**Exercise prompt**
Among the entries below, one stretch runs from the line that contains "Tính năng mới" through the line that contains "The Işıl Barlan Symposium on Primary". Repeat that stretch exactly, ends included, and only that.
Task data START
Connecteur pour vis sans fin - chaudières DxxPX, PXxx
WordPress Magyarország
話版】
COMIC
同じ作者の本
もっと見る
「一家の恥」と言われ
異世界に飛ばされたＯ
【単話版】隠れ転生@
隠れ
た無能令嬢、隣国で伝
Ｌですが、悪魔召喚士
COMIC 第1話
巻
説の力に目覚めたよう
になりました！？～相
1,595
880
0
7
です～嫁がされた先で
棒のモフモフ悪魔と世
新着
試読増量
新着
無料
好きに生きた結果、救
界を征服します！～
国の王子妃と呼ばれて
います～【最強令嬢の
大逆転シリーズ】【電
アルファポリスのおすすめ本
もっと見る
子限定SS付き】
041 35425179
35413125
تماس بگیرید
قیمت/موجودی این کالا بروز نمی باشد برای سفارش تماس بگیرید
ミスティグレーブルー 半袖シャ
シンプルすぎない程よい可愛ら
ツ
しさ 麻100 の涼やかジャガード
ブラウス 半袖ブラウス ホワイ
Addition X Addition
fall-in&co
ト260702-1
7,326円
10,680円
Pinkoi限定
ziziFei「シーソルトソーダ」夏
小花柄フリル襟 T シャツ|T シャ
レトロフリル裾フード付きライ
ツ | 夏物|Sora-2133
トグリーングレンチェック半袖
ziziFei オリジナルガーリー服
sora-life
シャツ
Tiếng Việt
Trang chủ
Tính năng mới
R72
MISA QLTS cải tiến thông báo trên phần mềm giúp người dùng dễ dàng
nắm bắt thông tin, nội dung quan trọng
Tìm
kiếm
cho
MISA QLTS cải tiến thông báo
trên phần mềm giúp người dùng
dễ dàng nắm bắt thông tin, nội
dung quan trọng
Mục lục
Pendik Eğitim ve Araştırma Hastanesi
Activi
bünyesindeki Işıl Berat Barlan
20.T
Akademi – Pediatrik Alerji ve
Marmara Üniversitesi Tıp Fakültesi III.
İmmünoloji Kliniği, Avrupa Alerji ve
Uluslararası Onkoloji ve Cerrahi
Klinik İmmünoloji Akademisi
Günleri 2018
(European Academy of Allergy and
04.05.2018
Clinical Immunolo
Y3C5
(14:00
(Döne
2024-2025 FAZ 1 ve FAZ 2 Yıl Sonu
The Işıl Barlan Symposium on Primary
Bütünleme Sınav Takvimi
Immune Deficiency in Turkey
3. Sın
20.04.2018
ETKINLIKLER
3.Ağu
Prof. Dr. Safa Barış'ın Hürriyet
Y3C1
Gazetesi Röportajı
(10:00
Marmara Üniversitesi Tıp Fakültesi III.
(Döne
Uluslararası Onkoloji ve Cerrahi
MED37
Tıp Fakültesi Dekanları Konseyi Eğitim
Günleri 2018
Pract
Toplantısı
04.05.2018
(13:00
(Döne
Task data END
Task data START
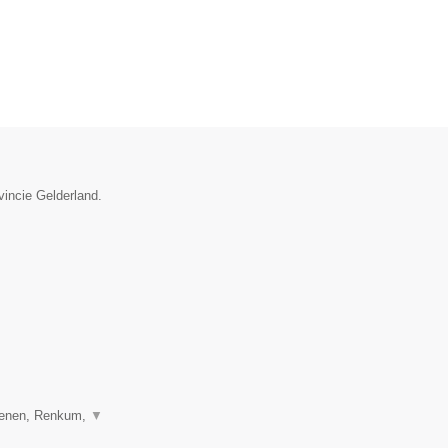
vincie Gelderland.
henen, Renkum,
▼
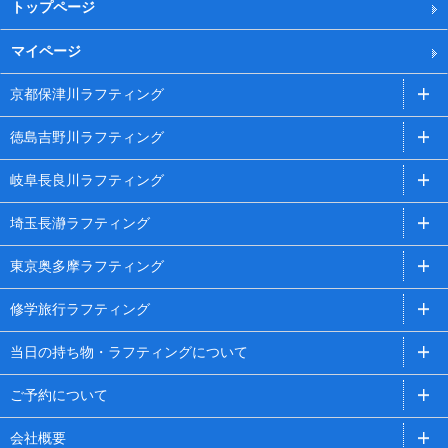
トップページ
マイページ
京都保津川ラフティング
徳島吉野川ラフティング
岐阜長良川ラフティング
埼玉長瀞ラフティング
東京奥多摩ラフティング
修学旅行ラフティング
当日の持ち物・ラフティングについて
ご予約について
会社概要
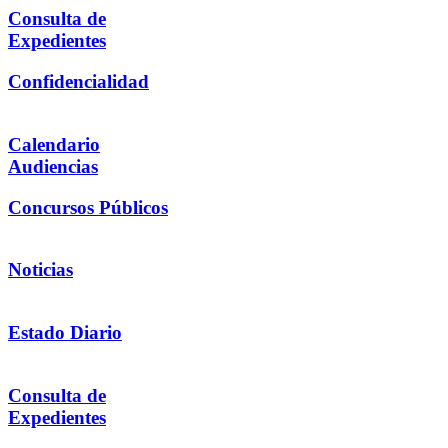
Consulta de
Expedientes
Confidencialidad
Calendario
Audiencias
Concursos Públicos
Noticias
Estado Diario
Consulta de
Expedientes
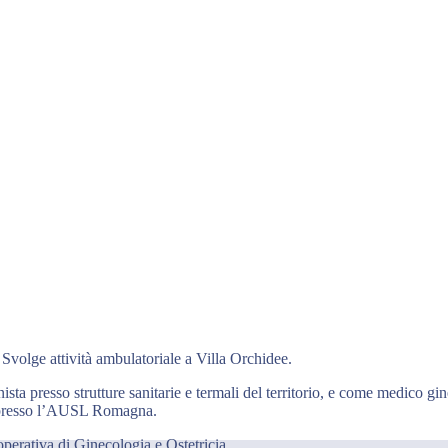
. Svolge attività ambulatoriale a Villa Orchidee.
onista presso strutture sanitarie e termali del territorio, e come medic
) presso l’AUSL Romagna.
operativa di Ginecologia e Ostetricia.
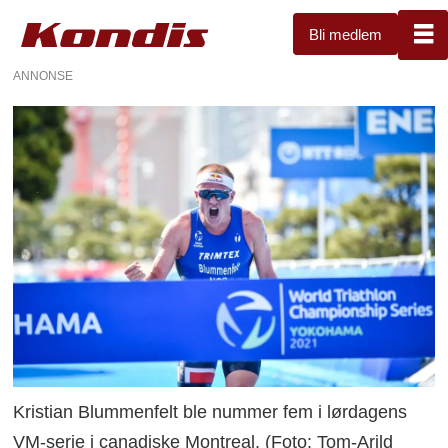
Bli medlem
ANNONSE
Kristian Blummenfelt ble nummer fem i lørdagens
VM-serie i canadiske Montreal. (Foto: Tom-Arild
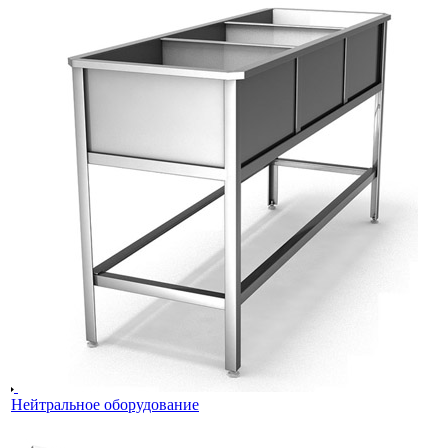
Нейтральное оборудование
Task data END
**Your response**
Tính năng mới
R72
MISA QLTS cải tiến thông báo trên phần mềm giúp người dùng dễ dàng
nắm bắt thông tin, nội dung quan trọng
Tìm
kiếm
cho
MISA QLTS cải tiến thông báo
trên phần mềm giúp người dùng
dễ dàng nắm bắt thông tin, nội
dung quan trọng
Mục lục
Pendik Eğitim ve Araştırma Hastanesi
Activi
bünyesindeki Işıl Berat Barlan
20.T
Akademi – Pediatrik Alerji ve
Marmara Üniversitesi Tıp Fakültesi III.
İmmünoloji Kliniği, Avrupa Alerji ve
Uluslararası Onkoloji ve Cerrahi
Klinik İmmünoloji Akademisi
Günleri 2018
(European Academy of Allergy and
04.05.2018
Clinical Immunolo
Y3C5
(14:00
(Döne
2024-2025 FAZ 1 ve FAZ 2 Yıl Sonu
The Işıl Barlan Symposium on Primary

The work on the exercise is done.